The MI Team
The HCR™ Platform is an innovative new method for generalized signal amplification borne out of the fields of synthetic biology and molecular programming. The mechanism is based on two DNA monomers (amplifier h1 and amplifier h2) that are kinetically trapped in a hairpin structure and do not interact with one another. The introduction of an initiator strand activates a chain reaction in which the h1 and h2 amplifiers assemble into a long polymer tethered to the initiator strand. Attaching a detectable label to the amplifiers (e.g., fluorophore or hapten, denoted as stars) enables visualization of the amplified signal.

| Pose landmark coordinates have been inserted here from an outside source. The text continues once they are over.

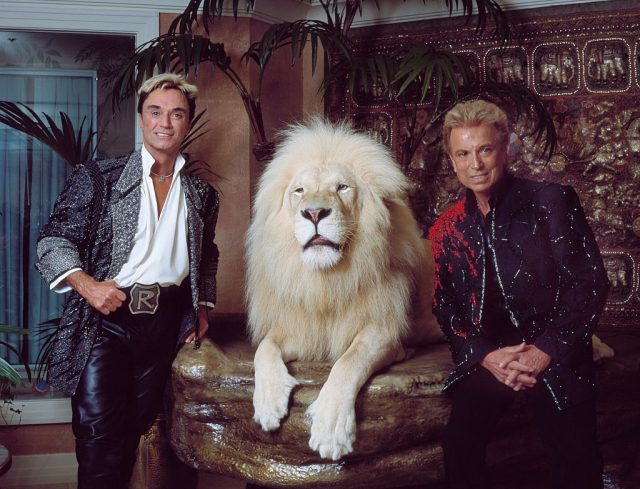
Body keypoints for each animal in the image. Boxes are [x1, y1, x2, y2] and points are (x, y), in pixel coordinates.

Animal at [244, 116, 440, 460]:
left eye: (342, 188)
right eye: (299, 191)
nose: (314, 213)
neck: (327, 280)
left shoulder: (384, 333)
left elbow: (348, 362)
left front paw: (331, 429)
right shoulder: (302, 331)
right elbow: (264, 349)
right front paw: (268, 404)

Each HCR™ Probe is designed to be used with a specific HCR™ Amplifier. Because HCR™ Amplifiers are engineered to be orthogonal, each Amplifier will only be activated by its corresponding initiator. For example, a probe set for detecting Transcript 1 that is designed for the B1 Amplifier is unable to activate any other HCR™ Amplifier (e.g., B2-488, B3-546, B4-647... etc.).
For enabling multiplexing, you need to choose a different HCR™ Amplifier (e.g., B1, B2, ...) for each target biomolecule that will be imaged in the same sample (Amplifier B1 for Transcript 1, Amplifier B2 for Transcript 2, ...). It's necessary to choose a different fluorophore label (e.g., 594, 647, ...) for each HCR™ Amplifier that will be imaged in the same sample (e.g., B1-647, B2-594).

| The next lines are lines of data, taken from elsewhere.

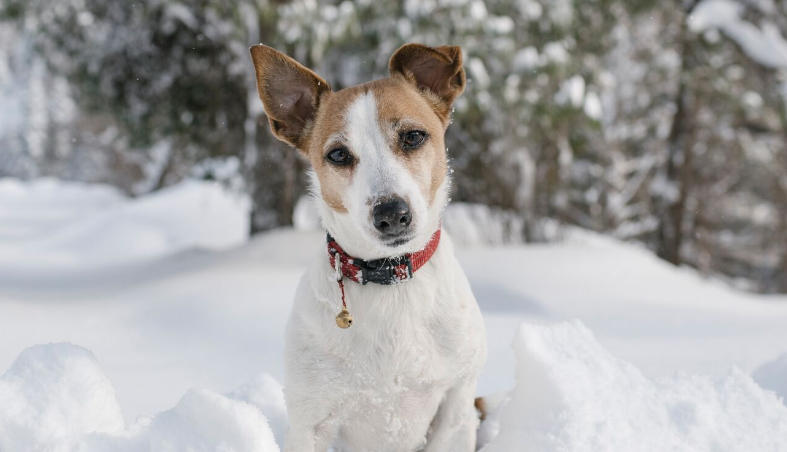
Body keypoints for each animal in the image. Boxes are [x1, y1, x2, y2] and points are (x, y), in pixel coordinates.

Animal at [252, 43, 486, 452]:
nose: (391, 214)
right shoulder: (310, 424)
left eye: (412, 136)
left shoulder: (456, 409)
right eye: (338, 155)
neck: (388, 276)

All HCR™ Amplifiers (e.g., B1, B2, ...) are engineered to identical performance targets, so there is no reason to choose one system over another. If you are planning to multiplex several targets, then each target should use a different HCR™ Amplifier paired with a spectrally-distinct fluorophore.
The choice of fluorophore will depend first and foremost on the capabilities of your imaging system. There tends to be more autofluorescence in lower wavelengths so we recommend using lower wavelength fluorophores (e.g., 488) for higher expression targets and higher wavelength fluorophores (e.g., 546, 647) for lower expression targets.